# Hackberry Vase II



## Slip (Jul 25, 2006)

OK, finally, here is my second Hackberry Vase made from a supply of Hackberry graciously supplied by our own Bobby. This vase is 12" tall and 8 1/2" in diameter. This is my largest to date on the Mustard Monster. It has 9 cans of spray laquer total to make finish with much spraying and sanding and on and on again and again to even out any and all imperfections other than the knot hole that is and then buffed with the Beall buffing system. This vase will be going to my future daughter-in-law and my son as they are working to purchase their first home. Hope they can find a good place to place it or if not, I just may have to keep it for myself, lol. Decided to leave it as is and forgo the finial as I originally wanted for the top of it. If you look, you can see the sawdust filled worm holes and they were packed tight with the sawdust. Even found a few of the worms still living when first started turning. They fly out pretty fast also.

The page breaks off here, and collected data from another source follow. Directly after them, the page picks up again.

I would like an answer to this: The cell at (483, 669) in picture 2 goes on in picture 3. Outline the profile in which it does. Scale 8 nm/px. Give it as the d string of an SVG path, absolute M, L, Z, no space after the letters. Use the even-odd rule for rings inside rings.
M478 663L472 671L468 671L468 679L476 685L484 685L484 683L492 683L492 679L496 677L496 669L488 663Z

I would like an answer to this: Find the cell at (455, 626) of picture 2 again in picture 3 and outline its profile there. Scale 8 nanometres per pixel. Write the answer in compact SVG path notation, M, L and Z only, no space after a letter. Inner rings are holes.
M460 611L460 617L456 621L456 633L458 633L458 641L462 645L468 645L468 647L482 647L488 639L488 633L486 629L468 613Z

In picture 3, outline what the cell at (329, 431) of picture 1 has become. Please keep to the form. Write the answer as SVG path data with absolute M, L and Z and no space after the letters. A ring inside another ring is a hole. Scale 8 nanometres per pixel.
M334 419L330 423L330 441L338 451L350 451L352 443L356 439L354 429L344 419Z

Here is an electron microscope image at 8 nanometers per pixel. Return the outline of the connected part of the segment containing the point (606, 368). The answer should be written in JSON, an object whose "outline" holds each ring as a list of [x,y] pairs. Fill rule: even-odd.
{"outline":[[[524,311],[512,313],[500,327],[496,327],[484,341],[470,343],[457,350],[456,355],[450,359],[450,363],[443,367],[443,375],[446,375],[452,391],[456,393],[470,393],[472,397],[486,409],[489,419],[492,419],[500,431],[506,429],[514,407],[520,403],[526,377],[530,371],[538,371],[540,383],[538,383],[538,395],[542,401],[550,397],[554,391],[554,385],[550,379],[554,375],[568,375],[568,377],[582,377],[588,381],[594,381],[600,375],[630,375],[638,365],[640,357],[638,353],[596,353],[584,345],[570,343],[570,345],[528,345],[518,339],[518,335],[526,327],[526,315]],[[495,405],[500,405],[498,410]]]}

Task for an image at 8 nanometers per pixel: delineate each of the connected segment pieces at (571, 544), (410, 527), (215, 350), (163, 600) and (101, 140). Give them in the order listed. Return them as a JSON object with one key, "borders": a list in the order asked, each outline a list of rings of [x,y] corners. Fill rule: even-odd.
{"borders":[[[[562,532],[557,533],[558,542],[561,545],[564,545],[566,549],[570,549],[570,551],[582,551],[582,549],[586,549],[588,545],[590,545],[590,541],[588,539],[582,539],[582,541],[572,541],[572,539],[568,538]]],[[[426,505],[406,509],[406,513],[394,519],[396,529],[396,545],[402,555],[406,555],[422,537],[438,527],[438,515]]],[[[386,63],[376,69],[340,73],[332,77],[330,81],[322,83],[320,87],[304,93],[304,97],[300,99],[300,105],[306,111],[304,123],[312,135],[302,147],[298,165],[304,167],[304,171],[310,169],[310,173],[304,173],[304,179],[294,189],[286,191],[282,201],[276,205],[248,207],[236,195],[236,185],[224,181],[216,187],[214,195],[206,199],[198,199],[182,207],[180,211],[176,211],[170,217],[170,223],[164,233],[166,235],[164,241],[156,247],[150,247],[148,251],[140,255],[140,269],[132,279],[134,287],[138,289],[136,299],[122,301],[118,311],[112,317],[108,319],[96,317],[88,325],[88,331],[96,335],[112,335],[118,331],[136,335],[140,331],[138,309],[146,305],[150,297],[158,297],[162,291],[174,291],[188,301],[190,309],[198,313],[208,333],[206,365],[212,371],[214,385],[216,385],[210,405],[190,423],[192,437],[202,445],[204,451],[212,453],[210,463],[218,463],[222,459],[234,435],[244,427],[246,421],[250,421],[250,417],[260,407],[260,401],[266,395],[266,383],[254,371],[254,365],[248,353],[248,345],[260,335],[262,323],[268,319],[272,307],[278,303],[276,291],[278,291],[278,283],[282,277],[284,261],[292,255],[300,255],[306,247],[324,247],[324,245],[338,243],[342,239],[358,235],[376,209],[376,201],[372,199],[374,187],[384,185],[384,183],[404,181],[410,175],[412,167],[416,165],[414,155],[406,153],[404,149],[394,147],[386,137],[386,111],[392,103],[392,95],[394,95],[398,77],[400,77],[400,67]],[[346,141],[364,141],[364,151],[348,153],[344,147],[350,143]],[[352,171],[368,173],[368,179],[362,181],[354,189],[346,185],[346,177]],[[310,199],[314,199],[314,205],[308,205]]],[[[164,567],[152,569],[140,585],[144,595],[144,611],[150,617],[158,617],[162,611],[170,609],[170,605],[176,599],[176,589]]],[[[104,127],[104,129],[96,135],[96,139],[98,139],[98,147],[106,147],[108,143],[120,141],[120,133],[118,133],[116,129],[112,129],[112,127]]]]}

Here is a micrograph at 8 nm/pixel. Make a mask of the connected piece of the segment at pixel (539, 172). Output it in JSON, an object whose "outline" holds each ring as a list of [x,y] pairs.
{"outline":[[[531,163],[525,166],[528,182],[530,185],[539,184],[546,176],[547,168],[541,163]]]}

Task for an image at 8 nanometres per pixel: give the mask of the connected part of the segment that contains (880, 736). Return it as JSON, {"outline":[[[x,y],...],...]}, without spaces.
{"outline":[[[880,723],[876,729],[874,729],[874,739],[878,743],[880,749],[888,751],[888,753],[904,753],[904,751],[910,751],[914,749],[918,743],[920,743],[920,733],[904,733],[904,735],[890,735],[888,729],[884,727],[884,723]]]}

This Hackberry was so dry, it was quite brittle. I can see on making this one, at that length, my 3/4" boring bar just isn't thick enough. I really must get me a 1" version because it kept wanting to chatter when getting towards the bottom of the vase and took some time to get the bottom without tearing it out. My other Hackberry short vase has more color to it, but this one has some nice spalt and grain to it. Sure hope they like it.


----------



## bill (May 21, 2004)

You found the beauty hidden inside. That came out looking great.


----------



## Bobby (May 21, 2004)

*WOW!!!*


----------



## Viking48 (Jan 24, 2006)

Great work. I can't imagine them not liking it. If she doesn't, tell him to start shopping for a replacement.


----------



## Robert A. (Jan 8, 2009)

Absolutely beatiful mate!!! I love the finish you use!!!


----------



## Flat Fish (Jun 18, 2005)

That thing looks great! Fine work and a superb finish.


----------



## PenMakerWillie (Nov 5, 2008)

Man that is beautiful! Nice job!


----------



## Slip (Jul 25, 2006)

Thanks all for the kind words. I presented this to Chrissy yesterday evening with teh demand that it stay here for a week longer to insure the finish has cured fully. I did one long ago and layed it down on a cloth and it took impression of cloth, so now, I cure for a week ormore to insure it is rock hard since it has so many layers of laquer on it. Well, she absolutely loved it. My son and her are buying a house and this will be a sort ofhouse warming gift for her as well. She was afraid to take it with her anyway until she can put it in a secure place away from her young girls. That would be disappointing to see it destroyed so quidkly. Anyway, I am must flad that she liked it so much, but thought she woujld as I sure do loke it myslef and the wife sure hated to see me get rid of it. She don't like seeing any of these projects go away.


----------